Problem to solve | Starting with the line below that holds "Note: Alternatively" and stopping after the line that holds "simply participate in", transcribe the lines exactly, leaving out all pictures.

Dataset entries

-- Opening Marker --

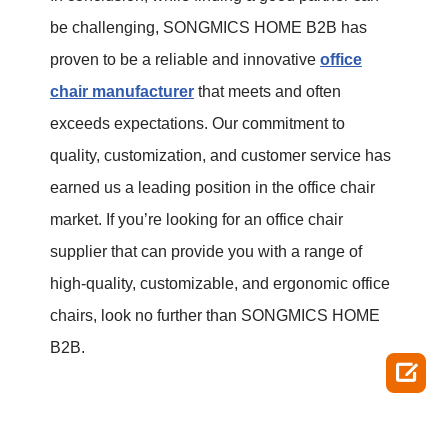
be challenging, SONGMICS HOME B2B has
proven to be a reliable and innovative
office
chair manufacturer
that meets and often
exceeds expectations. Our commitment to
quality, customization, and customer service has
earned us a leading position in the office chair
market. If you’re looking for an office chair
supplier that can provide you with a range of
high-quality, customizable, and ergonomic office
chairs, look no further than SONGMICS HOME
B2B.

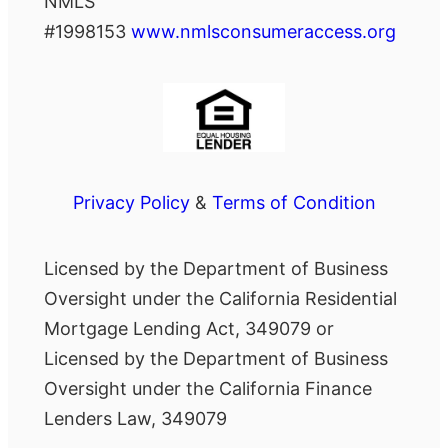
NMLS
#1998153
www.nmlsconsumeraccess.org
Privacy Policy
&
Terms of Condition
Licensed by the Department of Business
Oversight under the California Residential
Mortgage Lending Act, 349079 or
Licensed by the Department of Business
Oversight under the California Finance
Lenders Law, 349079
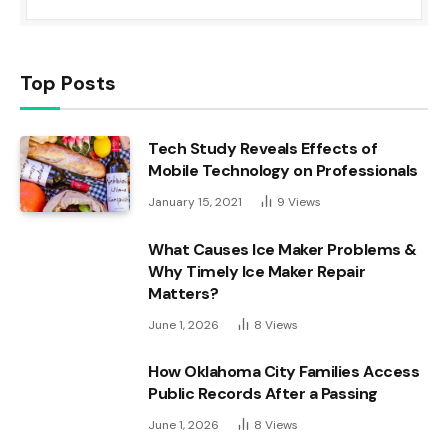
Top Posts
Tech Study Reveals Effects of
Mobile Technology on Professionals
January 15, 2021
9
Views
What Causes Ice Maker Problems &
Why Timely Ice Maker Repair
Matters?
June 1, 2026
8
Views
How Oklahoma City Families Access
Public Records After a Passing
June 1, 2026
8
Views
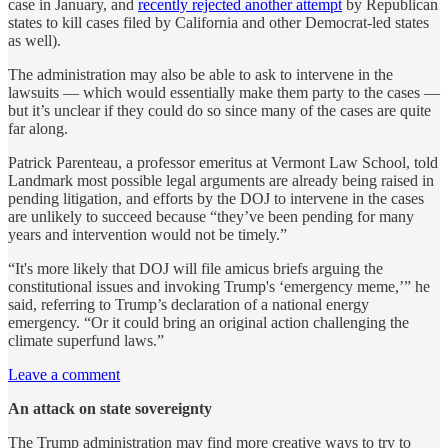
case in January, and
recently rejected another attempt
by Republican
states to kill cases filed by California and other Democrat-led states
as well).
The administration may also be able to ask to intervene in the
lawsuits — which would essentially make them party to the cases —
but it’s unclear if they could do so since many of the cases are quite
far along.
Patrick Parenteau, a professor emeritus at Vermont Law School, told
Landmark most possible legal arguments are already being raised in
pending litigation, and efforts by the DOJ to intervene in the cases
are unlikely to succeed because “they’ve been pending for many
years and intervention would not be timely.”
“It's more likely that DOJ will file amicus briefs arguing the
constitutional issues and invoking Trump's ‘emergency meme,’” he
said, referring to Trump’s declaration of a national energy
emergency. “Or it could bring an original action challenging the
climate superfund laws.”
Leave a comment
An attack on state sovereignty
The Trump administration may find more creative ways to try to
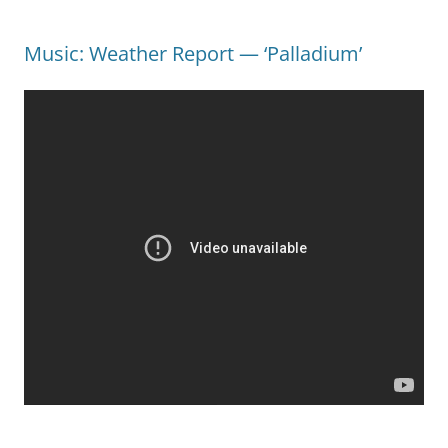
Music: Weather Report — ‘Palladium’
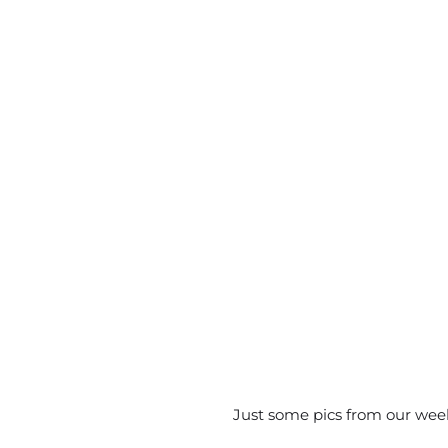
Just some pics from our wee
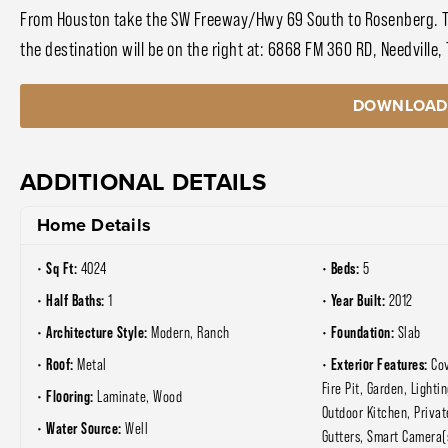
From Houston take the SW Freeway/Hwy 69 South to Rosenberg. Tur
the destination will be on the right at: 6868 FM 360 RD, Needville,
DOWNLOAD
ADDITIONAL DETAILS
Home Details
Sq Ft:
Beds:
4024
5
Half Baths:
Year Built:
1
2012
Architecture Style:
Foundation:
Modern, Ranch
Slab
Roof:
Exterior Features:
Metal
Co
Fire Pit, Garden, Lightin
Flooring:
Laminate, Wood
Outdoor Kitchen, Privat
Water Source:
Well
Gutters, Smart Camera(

-- Closing Marker --
-- Opening Marker --

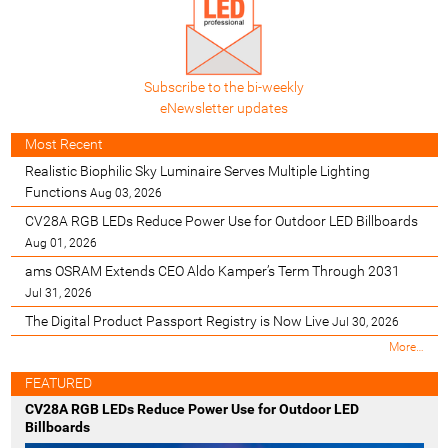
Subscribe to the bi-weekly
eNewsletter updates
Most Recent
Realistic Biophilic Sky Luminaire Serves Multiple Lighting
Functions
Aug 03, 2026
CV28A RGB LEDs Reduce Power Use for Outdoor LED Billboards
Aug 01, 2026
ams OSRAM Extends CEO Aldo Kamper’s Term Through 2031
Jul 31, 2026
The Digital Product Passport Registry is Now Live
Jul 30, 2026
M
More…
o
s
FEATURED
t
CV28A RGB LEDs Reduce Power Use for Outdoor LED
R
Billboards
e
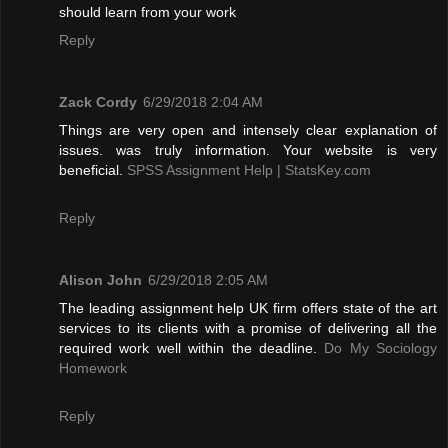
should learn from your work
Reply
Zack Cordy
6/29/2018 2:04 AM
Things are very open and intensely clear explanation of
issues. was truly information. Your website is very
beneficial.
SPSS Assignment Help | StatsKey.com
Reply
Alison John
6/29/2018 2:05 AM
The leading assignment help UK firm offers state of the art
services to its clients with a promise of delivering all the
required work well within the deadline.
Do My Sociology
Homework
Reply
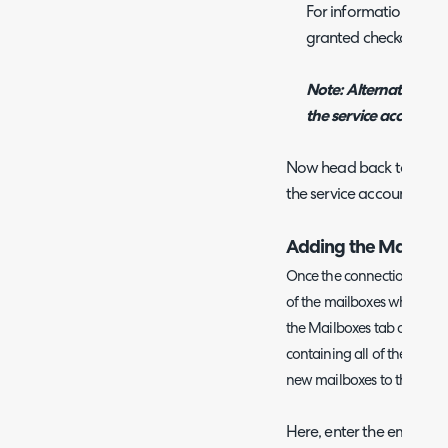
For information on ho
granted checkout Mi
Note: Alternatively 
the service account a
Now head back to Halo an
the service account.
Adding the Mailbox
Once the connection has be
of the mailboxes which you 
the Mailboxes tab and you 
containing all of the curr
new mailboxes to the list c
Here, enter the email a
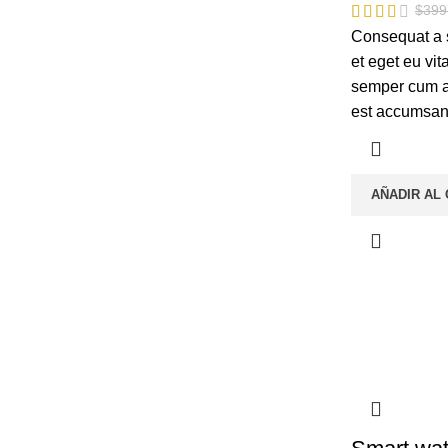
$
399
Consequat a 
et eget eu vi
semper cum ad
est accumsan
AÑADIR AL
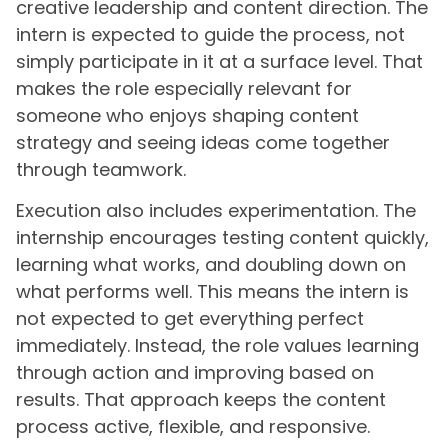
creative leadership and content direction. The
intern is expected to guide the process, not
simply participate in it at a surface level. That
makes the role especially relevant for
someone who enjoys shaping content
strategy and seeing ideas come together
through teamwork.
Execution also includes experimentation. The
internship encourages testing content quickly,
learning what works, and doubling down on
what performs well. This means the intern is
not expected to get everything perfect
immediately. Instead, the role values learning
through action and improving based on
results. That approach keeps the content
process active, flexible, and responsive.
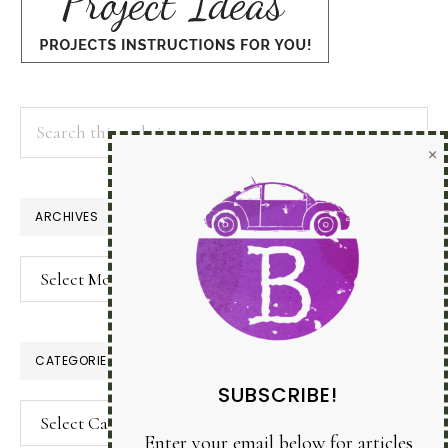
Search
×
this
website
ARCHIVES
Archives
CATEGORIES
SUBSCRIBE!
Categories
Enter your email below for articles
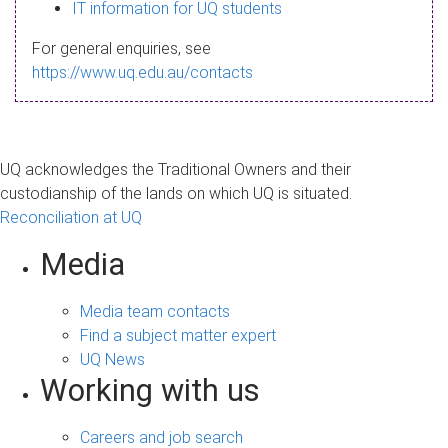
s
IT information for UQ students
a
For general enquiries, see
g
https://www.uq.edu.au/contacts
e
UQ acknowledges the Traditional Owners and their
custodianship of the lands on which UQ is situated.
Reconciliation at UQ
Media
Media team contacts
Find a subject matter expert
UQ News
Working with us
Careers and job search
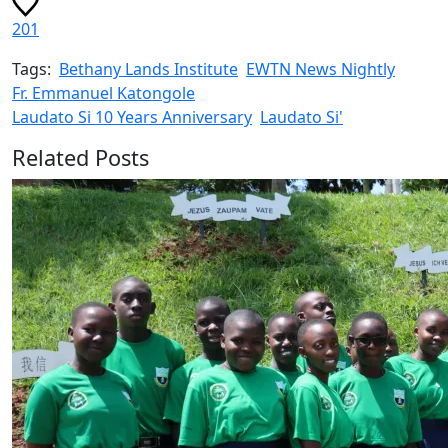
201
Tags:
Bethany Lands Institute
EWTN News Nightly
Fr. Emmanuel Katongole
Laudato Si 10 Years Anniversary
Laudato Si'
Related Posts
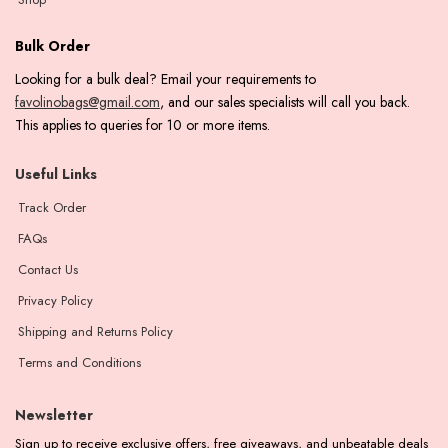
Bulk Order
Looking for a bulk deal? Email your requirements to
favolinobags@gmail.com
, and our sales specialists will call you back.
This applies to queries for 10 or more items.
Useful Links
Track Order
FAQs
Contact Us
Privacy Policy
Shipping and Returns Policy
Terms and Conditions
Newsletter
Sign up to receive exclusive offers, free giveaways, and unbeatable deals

-- Closing Marker --

Result |
Note: Alternatively 
the service account a
Now head back to Halo an
the service account.
Adding the Mailbox
Once the connection has be
of the mailboxes which you 
the Mailboxes tab and you 
containing all of the curr
new mailboxes to the list c
Here, enter the email a
$
399
Consequat a 
et eget eu vi
semper cum ad
est accumsan
AÑADIR AL
creative leadership and content direction. The
intern is expected to guide the process, not
simply participate in it at a surface level. That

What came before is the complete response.